Indonesia

Arca-Cikopo-Selatan

Occupazione totale: 10 caduti

Occupazione totale: 10 caduti


I soldati della Seconda guerra mondiale sono sepolti nel sito "Arca Domas", vicino al villaggio di Cikopo, nei pressi della città di Bogor e a 70 chilometri a sud di Giacarta. La strada di accesso è asfaltata, tranne gli ultimi chilometri.

Descrizione del cimitero

Il cimitero di guerra di Giava Occidentale si trova a un'altitudine di circa 1.000 metri. Sul pendio del vulcano Pangrango, dieci lapidi bianche a forma di croce di ferro si trovano tra enormi alberi Waringin. Otto tombe sono contrassegnate da nomi. Il monumento principale è affiancato da una statua di Buddha e da una statua indù di Ganesha, la divinità della saggezza con la testa di elefante.

Occupazione

I dieci soldati, due dei quali sono sconosciuti, hanno perso la vita a causa di malattie o violenze a quasi 10.000 chilometri dalla loro patria. Erano arrivati in Indonesia a bordo di sottomarini. Avrebbero dovuto trasportare materie prime vitali per la marina tedesca dal Paese occupato dai giapponesi - attraverso il blocco navale alleato. Un piano piuttosto disperato da parte del comando navale tedesco, che molti marinai pagarono con la vita.

La storia

Per secoli, sotto i re indù da Tarumanagara a Pajajaran, le anime dei defunti sono state consegnate agli dei in un santuario su questo pendio. Quattro alberi sacri di Waringin lo circondavano. Le statue e le pietre scolpite erano circa 800 e il cimitero era chiamato "Arca Domas" (in sanscrito antico "ottocento statue"). Nel XVI secolo, i guerrieri islamici distrussero il regno e la maggior parte dei Sundanesi si convertì all'Islam. Palazzi e templi andarono perduti. La collina fu poi coltivata per l'agricoltura. Solo gli alberi di Waringin rimangono a ricordo del santuario.

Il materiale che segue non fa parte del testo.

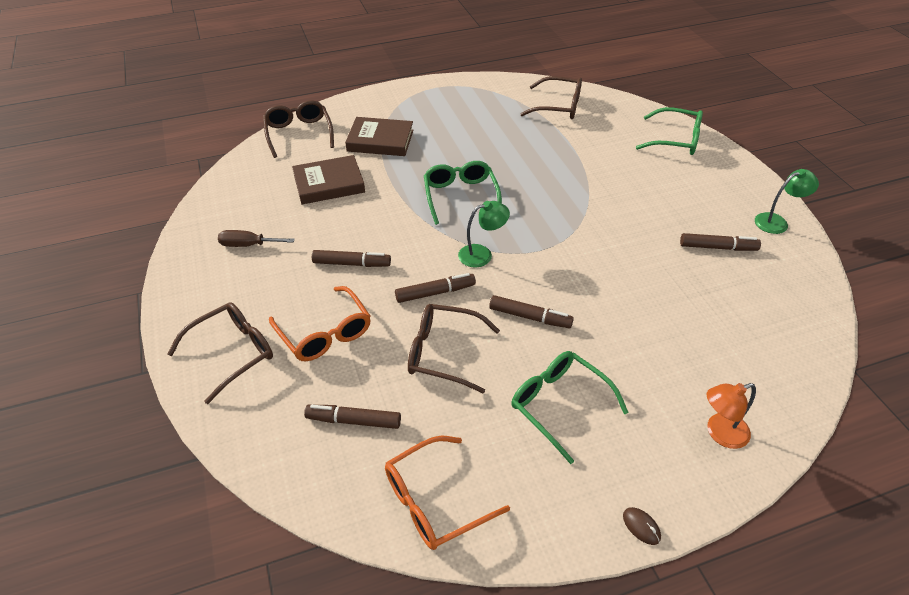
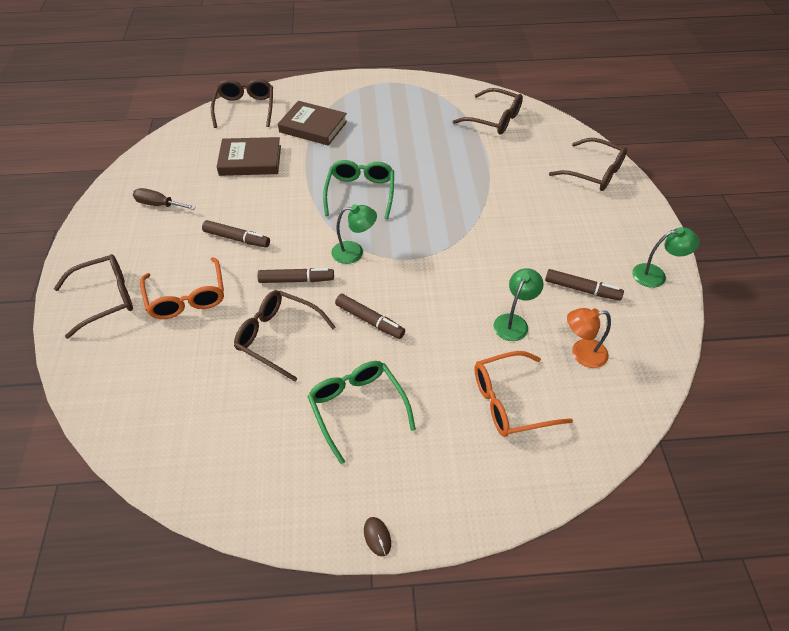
camera: 15 degrees right, 5 degrees up
(353, 421) = (176, 380): brown marker -> none
(434, 501) = (211, 467): orange glasses -> orange glasses (510, 401)
(670, 290) = (514, 322): none -> green lamp
(675, 140) = (594, 172): green glasses -> brown glasses
(720, 433) = (492, 470): orange lamp -> orange lamp (581, 354)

Dopo la prima guerra mondiale, i fratelli tedeschi Emil e Theodor Helfferich acquistarono 900 ettari di terreno per una piantagione di tè. Poiché il loro fratello maggiore Karl Helfferich era vice-cancelliere sotto l'ultimo imperatore tedesco, eressero un monumento commemorativo tra i venerabili alberi con l'iscrizione "Al coraggioso Squadrone tedesco dell'Asia Orientale 1914. Eretto da Emil e Theodor Helfferich", in solidarietà con la Marina Imperiale e in memoria dello Squadrone dell'Asia Orientale dell'ammiraglio Graf Spee, affondato dagli inglesi. Le statue furono poste al suo fianco come omaggio alle antiche religioni di Giava. Fu inaugurato nel 1926 quando l'incrociatore scuola tedesco "Hamburg" gettò l'ancora nell'allora colonia olandese.

I dieci soldati furono sepolti in questo sito dopo la Seconda guerra mondiale. Il cimitero è curato e mantenuto dall'Ambasciata tedesca a Giacarta.